It is looking more and more like the wheels of the CCSVI theory are comming off the wagon. Unfortunately, I think no matter how much evidence is provided that refutes CCSVI, some people are not going to give up on this thoery.
But I found an interesting article regarding the different types of MS (RRMS and PPMS) and the reduction in thymic output and also a mention of immune system rebooting:
Direct analysis of thymic export suggests that thymic alterations occur early in life in RRMS and PPMS, either at the time of MS onset or before and that the thymic ‘defect’ persists throughout life, as indicated by low but constant levels of thymic export with increasing age. In other words, our findings suggest an early-onset of thymic involution in MS.
One study of immunoablation/autologous stem cell transplantation as a treatment of MS showed that the posttransplant MS patients ‘rebooted’ their immune system such that the thymus produced new Tcells having a diverse TCR repertoire . This finding is not inconsistent with our results: RRMS over age 40 continue to generates recent thymic emigrants, which contain the majority of naïve T cell TCR diversity , although this generation is at significantly lower levels than age matched
I think there may be an age component between RRMS and PPMS such that the thymus may be more deficient in creating healthy T-cells as one ages (or progresses in disease). It seems analogous to people that are struck with rheumatoid arthritis as they age.
This makes me think that maybe this has an influence of the effectiveness of HCST on PPMS patients.
I have to completely agree that perhaps its human nature that some would hold onto a sinking ship (CCSVI), even as it slowly goes down. In the end I think Douglas MacAurther's paraphrased-quote will be proven correct; "Old [unproven MS cures] never die, they just fade away." I suspect that the last person to hold onto a thoroughly non-existent or disproven therapy will eventually give up decades from now, if ever.
I'm sincerely sorry. . . . this posting is not, and should not be about that subject. . . . .
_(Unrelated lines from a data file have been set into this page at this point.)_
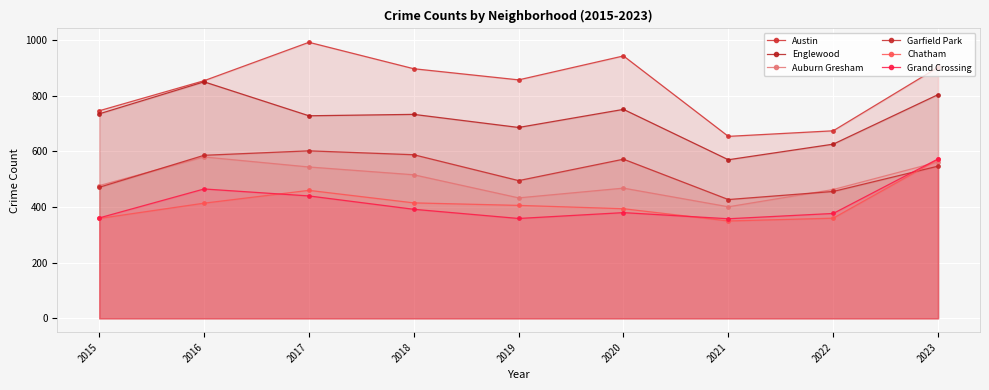

Rank the series by their maximum value, from lowest to highest.

Chatham, Grand Crossing, Auburn Gresham, Garfield Park, Englewood, Austin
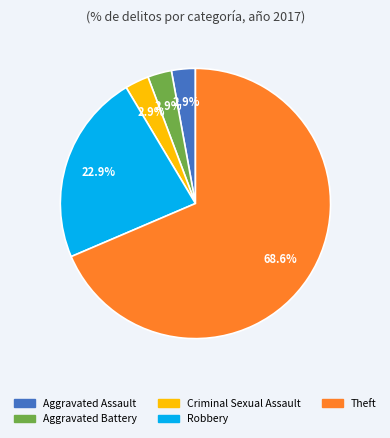

Combined, do Aggravated Battery and Theft account for over 50%?

Yes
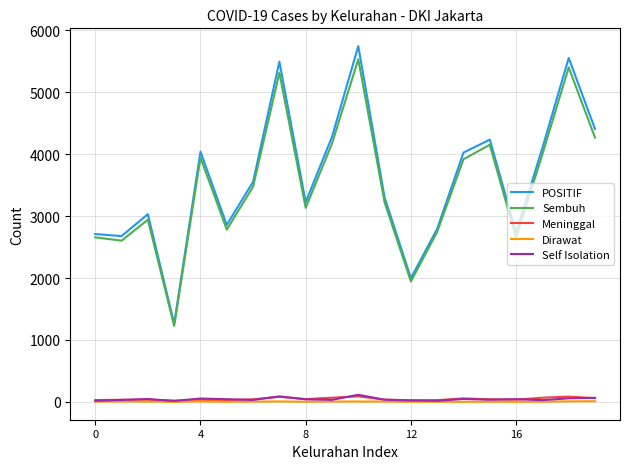

True or false: Dirawat and POSITIF cross at least once.

False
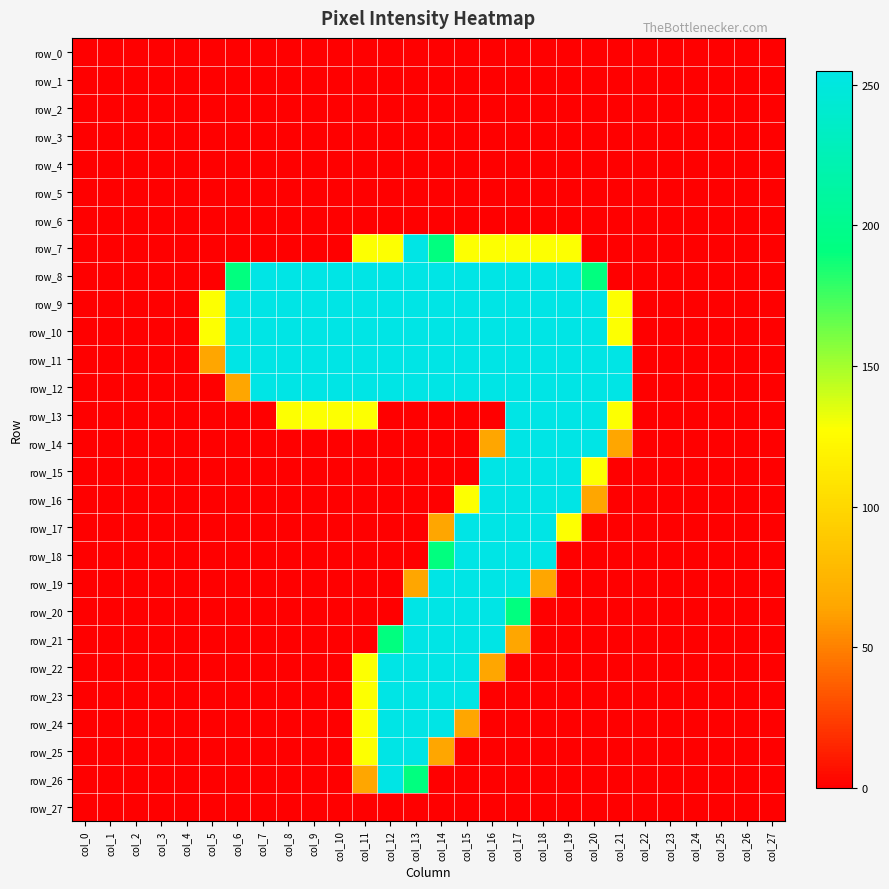

Where is row_18 nearest to the value 127?

col_14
I sincerely appreciate you're sharing of the paper about the age-relation of the MS disease morphology (relapsing vs. progressive). This is quite interesting as I had not read this before, especially the section on "Increased naive T-cell proliferation and TCR signalling in MS." I agree with you in that the overall subject has some strong pursuation to make me think that there 'must' be some association of age with disease onset & evolution type.
Not to be argumentative but just to throw this out (because the whole area in general is so poorly understood). . . . as most people know, the first sigma of MS patient population age at time of onset & diagnosis is in the general age range of 20 years to 40 years of age. But for some strange (and unknown) reason there is a greater incidence of progressive patients initially diagnosed in the second sigma stratification of newly-diagnosed MS patients that are PPMS, which includes the people under 20 years of age. I really wonder (because I have no idea or speculative concept) as to why such a relatively disproportionate number of young people would have an onset of PPMS as compared to the overall population of all MS patients. (Its sad to see anyone getting such an unfortunately & insideously poorly-treatable case of MS).
BTW. . . . your thinking in the direction of why HSCT may be statistically less efficacious on progressive cases sounds very plausible to me.
Well, the march of research continues and hopefully more answers will be revealed someday. In the meantime, please keep the research papers you uncover coming. I enjoy learning from them. Thank you!